— Умерла?! — ахает какая-то из женщин.
— Что пристали к человеку? — возвышает голос Кондур и поднимает стакан. — Может, ему неохота вспоминать прошлое. Не говори им ничего, Ионикэ!
— Отчего же… могу сказать. Жена меня давно бросила. Но я не жалуюсь, живу один…
— Эх, друг! — на глазах у деда Кондура выступают слезы. — Если б ты тогда не бежал! Если бы…
— Я не бежал! — упрямо повторяет Ионикэ. — Сколько можно объяснять… Подвинься ближе, я расскажу…
— Не надо! — пробуждается от летаргии председатель. — Нечего вам, старикам, шептаться. Лучше пойте!
Все переглядываются. Кондур не верит своим ушам.
— А можно? — переспрашивает он на всякий случай.
— Можно! Песня сближает народы! Чем глупости болтать…
Неизвестно, кто завел песню, но вот уже поют все:
Поют все — и те, кому еще до старости далеко, и те, кому поближе, и заграничный гость. Сам председатель подпевает.
Вдруг дед Кондур обрывает песню:
— Но как, Ионикэ, мог ты в меня стрелять? Ведь первым другом был!.. С фрицами заодно, да?
— А у тебя, Кондур, за что медали? — вспыхивает Ионикэ. — Я-то был другом, а ты? Ольгуца…
— Молчать! — Кондур пытается подняться, но падает на стул.
Песня нарастает, песня заглушает его неправедный гнев:
— Эх, Ионикэ! Остался я без ноги!.. — дед хлопает ладонью по культе. — Узнаёшь Ольгуцу?

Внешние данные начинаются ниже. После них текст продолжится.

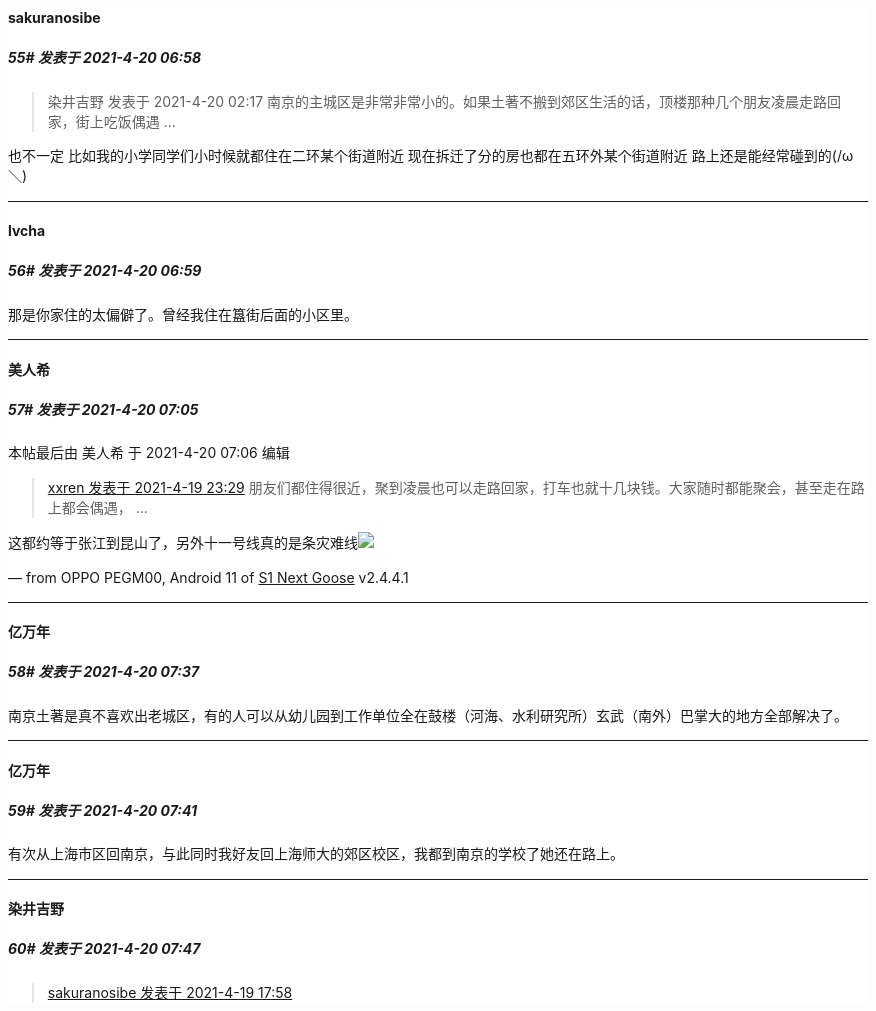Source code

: ####  sakuranosibe  
##### 55#       发表于 2021-4-20 06:58


<blockquote>染井吉野 发表于 2021-4-20 02:17
南京的主城区是非常非常小的。如果土著不搬到郊区生活的话，顶楼那种几个朋友凌晨走路回家，街上吃饭偶遇 ...</blockquote>
也不一定 比如我的小学同学们小时候就都住在二环某个街道附近 现在拆迁了分的房也都在五环外某个街道附近 路上还是能经常碰到的(/ω＼)


-----

####  lvcha  
##### 56#       发表于 2021-4-20 06:59


那是你家住的太偏僻了。曾经我住在簋街后面的小区里。


-----

####  美人希  
##### 57#       发表于 2021-4-20 07:05


 本帖最后由 美人希 于 2021-4-20 07:06 编辑 
<blockquote><a href="httphttps://bbs.saraba1st.com/2b/forum.php?mod=redirect&amp;goto=findpost&amp;pid=50992740&amp;ptid=1999911" target="_blank">xxren 发表于 2021-4-19 23:29</a>
朋友们都住得很近，聚到凌晨也可以走路回家，打车也就十几块钱。大家随时都能聚会，甚至走在路上都会偶遇， ...</blockquote>
这都约等于张江到昆山了，另外十一号线真的是条灾难线<img src="https://static.saraba1st.com/image/smiley/face2017/037.png" referrerpolicy="no-referrer">

— from OPPO PEGM00, Android 11 of [S1 Next Goose](https://pan.baidu.com/s/1mi43uRm) v2.4.4.1


-----

####  亿万年  
##### 58#       发表于 2021-4-20 07:37


南京土著是真不喜欢出老城区，有的人可以从幼儿园到工作单位全在鼓楼（河海、水利研究所）玄武（南外）巴掌大的地方全部解决了。


-----

####  亿万年  
##### 59#       发表于 2021-4-20 07:41


有次从上海市区回南京，与此同时我好友回上海师大的郊区校区，我都到南京的学校了她还在路上。


-----

####  染井吉野  
##### 60#       发表于 2021-4-20 07:47


<blockquote><a href="httphttps://bbs.saraba1st.com/2b/forum.php?mod=redirect&amp;goto=findpost&amp;pid=50994120&amp;ptid=1999911" target="_blank">sakuranosibe 发表于 2021-4-19 17:58</a>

— Узнаю, — кивает Ионикэ. — Она почти такая же, как была. Особенно глаза… Не сердитесь, Кондур, я рад за вас. Она тебя любит…
— Четырех гайдуков мне родила! — бахвалится захмелевший дед. — Четырех орлов!
Ионикэ обнимает его за плечи:
— И у меня четверо было бы…
За столом уже завели новую песню, кое-кто опять прикладывается к стаканчику, а бывшие друзья смотрят друг на друга и молчат.
Как я мечтал увидеть тебя, старик…
А я-то! Но я не знал, что ты жив…
— Пойте, не молчите! — кричит им давешняя молодуха. — От молчания сердце разрывается. Пойте!
И снова собрался народ на околице, теперь — на проводы. Председатель мучится головной болью, к тому же накопилась куча текущих дел, и самое главное для него — поскорее завершить прием.
— Пионеры здесь? — оторопело спрашивает он, хотя прямо перед ним выстроился целый пионерский отряд в парадной форме, с цветами.
— Давно готовы! — отвечает вожатая. — Петь будем?
— Обязательно! Только… что-нибудь новое, без фольклора.
Людей еще больше, чем накануне. Пришли те, кто был вчера у Кондура, и все, кто не решился напроситься в гости. А вот показались и герои дня — Ионикэ Штефырц, Кондур, бабка Ольгуца с огромным букетом. Кондур держит в свободной руке полегчавший саквояж Ионикэ, но, завидев председателя, торопливо отдает его хозяину. Дед не слишком хорошо помнит вчерашний вечер и боится, не наговорил ли чего лишнего. Сначала вроде все было чин чинарем, а дальше?.. Он с тревожным вопросом в глазах посматривает на гостя, на Ольгуцу.
— От души благодарю! — Ионикэ жмет руку председателю и всем стоящим рядом — бывшим своим землякам.
Председатель делает знак вожатой.
— Приезжайте к нам еще! — хором кричат пионеры и запевают дружно, но нестройно.
Что-то не то было, мучится дед Кондур. Вчера было или сегодня, сейчас?
— Спасибо, Ольгуца… — Ионикэ принимает у бабки цветы, целует ее высохшую морщинистую руку и поворачивается наконец к Кондуру: — Ну… — Он обнимает и целует друга.
Сердце Кондура готово выскочить из груди. Он тоже прижимает к себе Ионикэ, а все косится глазом на председателя. Но тот, кажется, не замечает его, склонился к шоферу и дает указания.
— Не знаю, Кондур, свидимся ли еще… — вдруг жалким голосом говорит Ионикэ и кривит губы, чтобы удержаться от слез. Резко поворачивается и идет к машине.
Только теперь Кондур может как следует разглядеть своего гостя. Постарел, сильно сдал Ионикэ, хоть и старается держаться молодцом. Постарел и… как же Кондур не заметил раньше?! Ионикэ прихрамывает, с трудом забирается в машину… Да ведь он тоже с протезом! Война и его не пощадила!